Toyota Posts First Yearly Net Loss in 59 Years
By Brendan Moore
The world’s biggest automaker, Toyota, announced a $4.4 billion USD loss for the 2008-2009 fiscal year, and also stated that they expect to lose $8.6 billion in the 2009-2010 fiscal year as well.
Toyota went from record profits last year to their first loss ever, and all in 12 months.

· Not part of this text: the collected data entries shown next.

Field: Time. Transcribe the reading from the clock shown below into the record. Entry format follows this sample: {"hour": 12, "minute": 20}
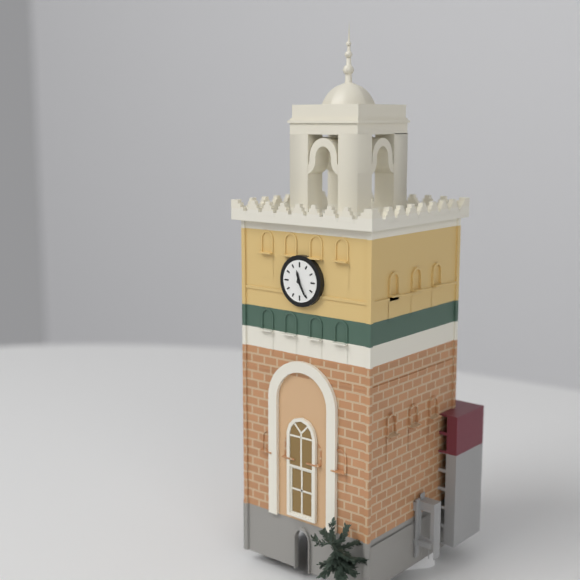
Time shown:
{"hour": 11, "minute": 25}
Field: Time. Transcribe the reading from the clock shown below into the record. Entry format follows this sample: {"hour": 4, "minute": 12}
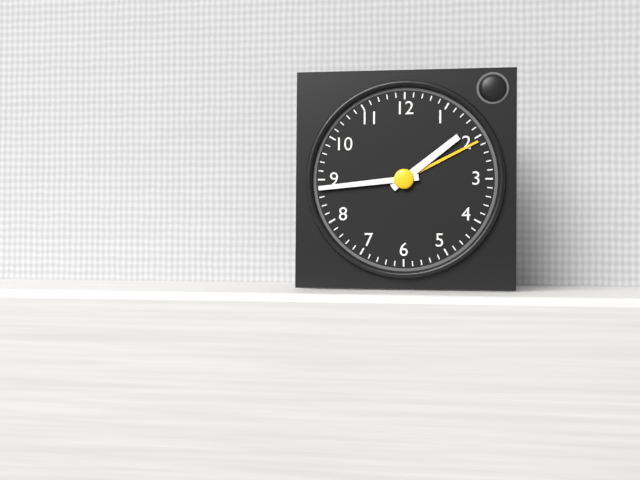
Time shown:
{"hour": 1, "minute": 44}
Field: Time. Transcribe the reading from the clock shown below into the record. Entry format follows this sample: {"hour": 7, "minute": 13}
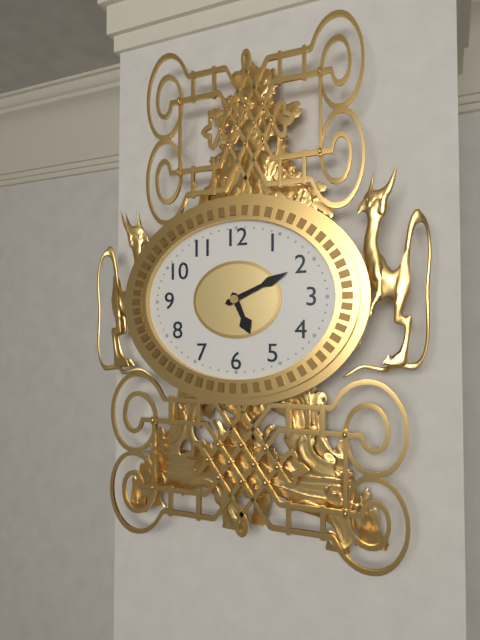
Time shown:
{"hour": 5, "minute": 11}
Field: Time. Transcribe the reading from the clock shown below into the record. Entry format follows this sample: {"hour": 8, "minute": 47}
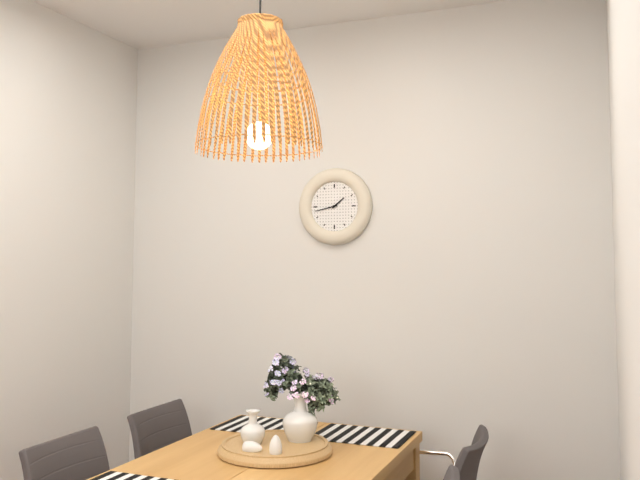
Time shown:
{"hour": 1, "minute": 43}
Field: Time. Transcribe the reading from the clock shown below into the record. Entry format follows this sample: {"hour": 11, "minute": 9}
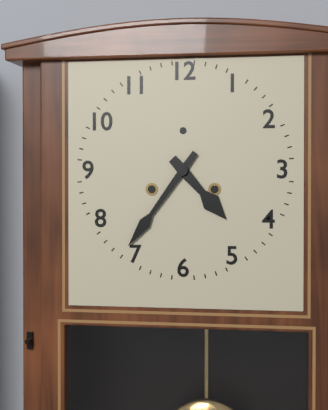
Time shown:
{"hour": 4, "minute": 36}
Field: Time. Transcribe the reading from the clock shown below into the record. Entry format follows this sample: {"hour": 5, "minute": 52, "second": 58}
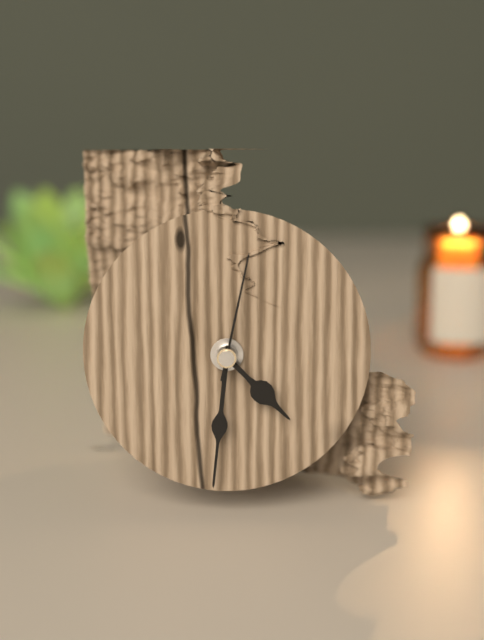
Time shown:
{"hour": 4, "minute": 31, "second": 2}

Toyota’s sales have plummeted in the US and Japan, the automaker’s two biggest markets, and have even dropped in China, a market that has seen healthy gains while the rest of the global market is receding.
The president of Toyota, Katsuaki Watanabe, said that the company was slow to act, and should have reduced capacity more quickly. “Of course the external environment doesn’t help, but we were lacking in the scope and speed of dealing with various problems and issues, and for that I am sorry,” he stated to reporters.
Watanabe’s forecast of future sales results was short on details, and seemed to be overly pessimistic, leading to the inescapable conclusion that either Toyota is sandbagging and making sure they exceed expectations in the near future, or, there is even more weakness in the company that outsiders are unaware of at this point. Toyota is forecasting a further 14% drop in sales during the 2009-2010 fiscal year.
Whatever the reason for the forecast, Toyota’s public statements made the ratings agency Standard and Poor push the long-term debt ratings of Toyota down to AA from the previous AA+. Standard and Poor also now considers Toyota to have a negative outlook going forward, as opposed to their previous positive outlook.
Every automaker is suffering during this downturn; Toyota is certainly no exception. However, the China results are troubling – sales dropping in a market that is going up is a bad sign. Even though China is a very small part of their global sales, there is no doubt that Toyota will do their best to solve that puzzle.
Toyota is still the number one auto producer in the world in terms of sales, and given the meltdown by GM, that doesn’t look to change anytime soon. Still, the sober statements coming out of Toyota clearly show that they’re worried about sales and financial results in the immediate future.